▸ **Tâches à réaliser**:
(a) Dans le texte sur l'affaire Fillon, recopiez le passage allant de « François Fillon : les » à « mensonges. (Friedrich NIETZSCHE) » en remplaçant « grenouille » par « rainette ».
(b) Résumez en deux phrases, s'il vous plaît, le texte sur l'affaire Fillon.
(c) Selon le texte sur l'affaire Fillon, à quelle date les juges ont-ils renvoyé François Fillon et son épouse devant un tribunal ?

▸ **Texte à lire**:
François Fillon : les journalistes, les juges et la grenouille
La fin d’une histoire et le début d’une autre puisque le livre consacré à cette histoire partira prochainement chez l’éditeur.
Les convictions sont des ennemis de la vérité, plus dangereux que les mensonges. (Friedrich NIETZSCHE)
Je termine ce livre alors que l’épilogue de l’Affaire Fillon vient d’être écrit par les juges. Le 19 avril 2019, deux ans après la mise en examen de François Fillon, les juges suivant la réquisition du Parquet National Financier viennent de renvoyer François Fillon et son épouse devant un tribunal. Une ordonnance de renvoi qui vient à point nommé pour soulager les élections européennes de la pesanteur qui s’abat sur elle cette année plus que de coutume, une ordonnance dont, vraisemblablement, le pouvoir espère que la presse la mettra à son agenda détournant ainsi le regard des citoyens des turpitudes gestionnaires d’un pouvoir qui n’en finit pas de ne pas pouvoir régler une des pires crises sociales qu’a connues la France, en tout cas la plus longue : déjà 5 mois au moment où je rédige ces lignes.

▸ **Enregistrements conservés**:
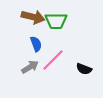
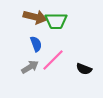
brown arrow: moved 2 px right
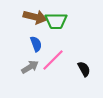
black semicircle: rotated 140 degrees counterclockwise
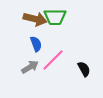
brown arrow: moved 2 px down
green trapezoid: moved 1 px left, 4 px up
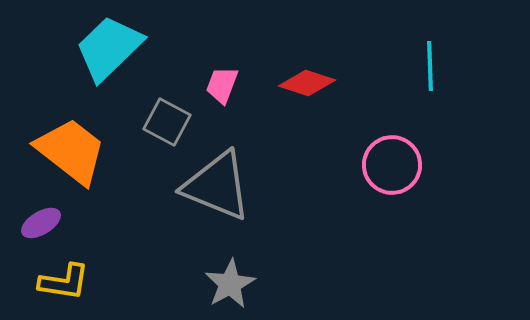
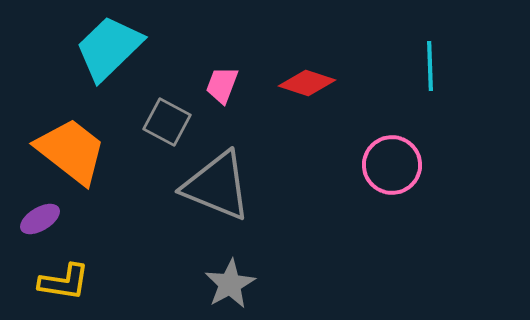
purple ellipse: moved 1 px left, 4 px up
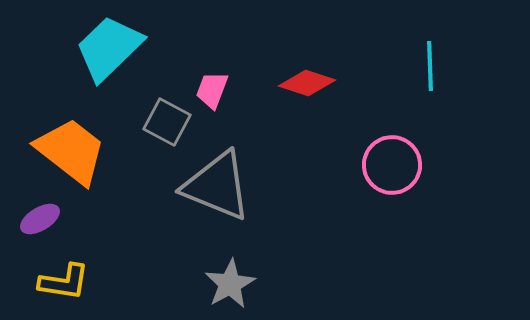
pink trapezoid: moved 10 px left, 5 px down
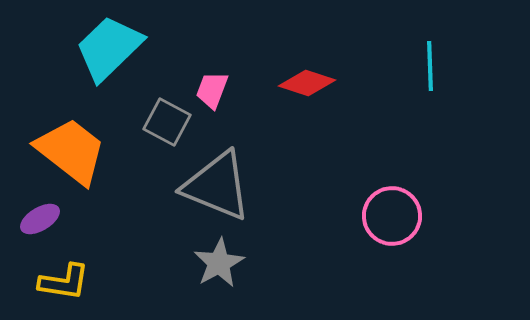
pink circle: moved 51 px down
gray star: moved 11 px left, 21 px up
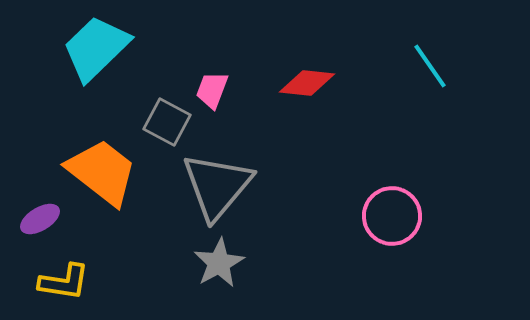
cyan trapezoid: moved 13 px left
cyan line: rotated 33 degrees counterclockwise
red diamond: rotated 12 degrees counterclockwise
orange trapezoid: moved 31 px right, 21 px down
gray triangle: rotated 48 degrees clockwise
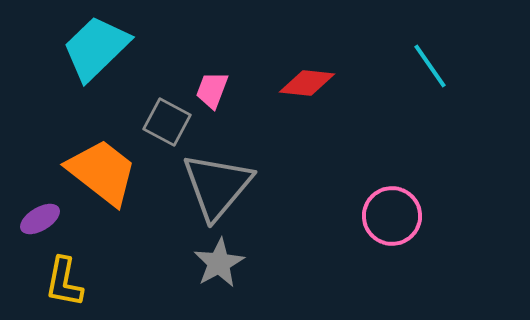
yellow L-shape: rotated 92 degrees clockwise
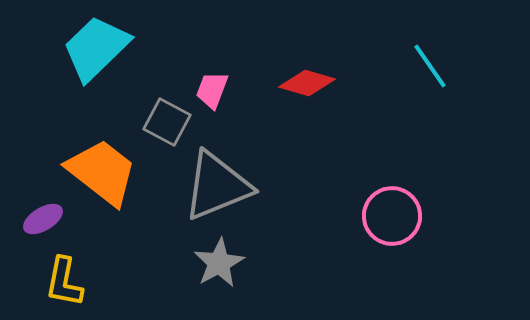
red diamond: rotated 10 degrees clockwise
gray triangle: rotated 28 degrees clockwise
purple ellipse: moved 3 px right
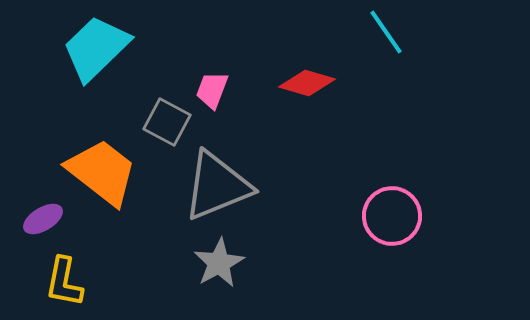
cyan line: moved 44 px left, 34 px up
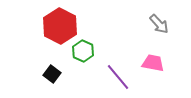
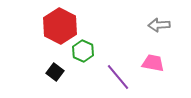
gray arrow: moved 1 px down; rotated 130 degrees clockwise
black square: moved 3 px right, 2 px up
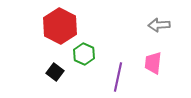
green hexagon: moved 1 px right, 3 px down
pink trapezoid: rotated 95 degrees counterclockwise
purple line: rotated 52 degrees clockwise
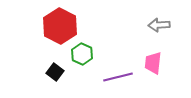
green hexagon: moved 2 px left
purple line: rotated 64 degrees clockwise
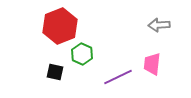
red hexagon: rotated 12 degrees clockwise
pink trapezoid: moved 1 px left, 1 px down
black square: rotated 24 degrees counterclockwise
purple line: rotated 12 degrees counterclockwise
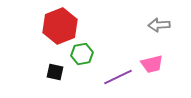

▸ **Solutions proposées**:
(a)
François Fillon : les journalistes, les juges et la rainette
La fin d’une histoire et le début d’une autre puisque le livre consacré à cette histoire partira prochainement chez l’éditeur.
Les convictions sont des ennemis de la vérité, plus dangereux que les mensonges. (Friedrich NIETZSCHE)

(b) L'auteur termine un livre consacré à l'affaire Fillon alors que les juges viennent d'en écrire l'épilogue : le 19 avril 2019, deux ans après la mise en examen de François Fillon, ils l'ont renvoyé avec son épouse devant un tribunal, suivant la réquisition du Parquet National Financier. Selon lui, cette ordonnance vient à point nommé pour le pouvoir, qui espère vraisemblablement que la presse s'en saisira et détournera ainsi le regard des citoyens d'une crise sociale qui dure déjà depuis cinq mois.

(c) Le 19 avril 2019.